#### [HOW TO COMPLETE THIS TASK]
Each line that has the string "önemli" must be copied from the records below.

#### [Recorded data]

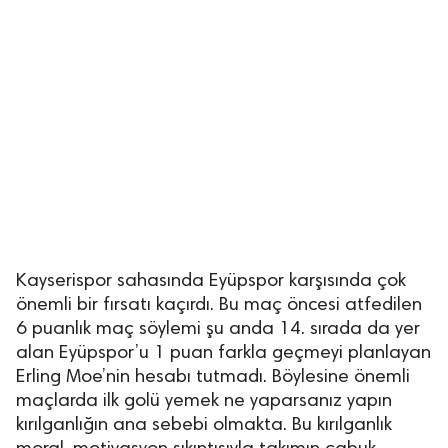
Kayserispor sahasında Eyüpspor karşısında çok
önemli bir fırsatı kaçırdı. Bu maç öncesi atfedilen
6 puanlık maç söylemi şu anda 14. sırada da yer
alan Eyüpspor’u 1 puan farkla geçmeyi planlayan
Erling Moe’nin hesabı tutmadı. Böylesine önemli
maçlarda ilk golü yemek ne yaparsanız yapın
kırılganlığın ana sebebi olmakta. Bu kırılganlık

#### [RESULT FOR THIS TASK]
önemli bir fırsatı kaçırdı. Bu maç öncesi atfedilen
Erling Moe’nin hesabı tutmadı. Böylesine önemli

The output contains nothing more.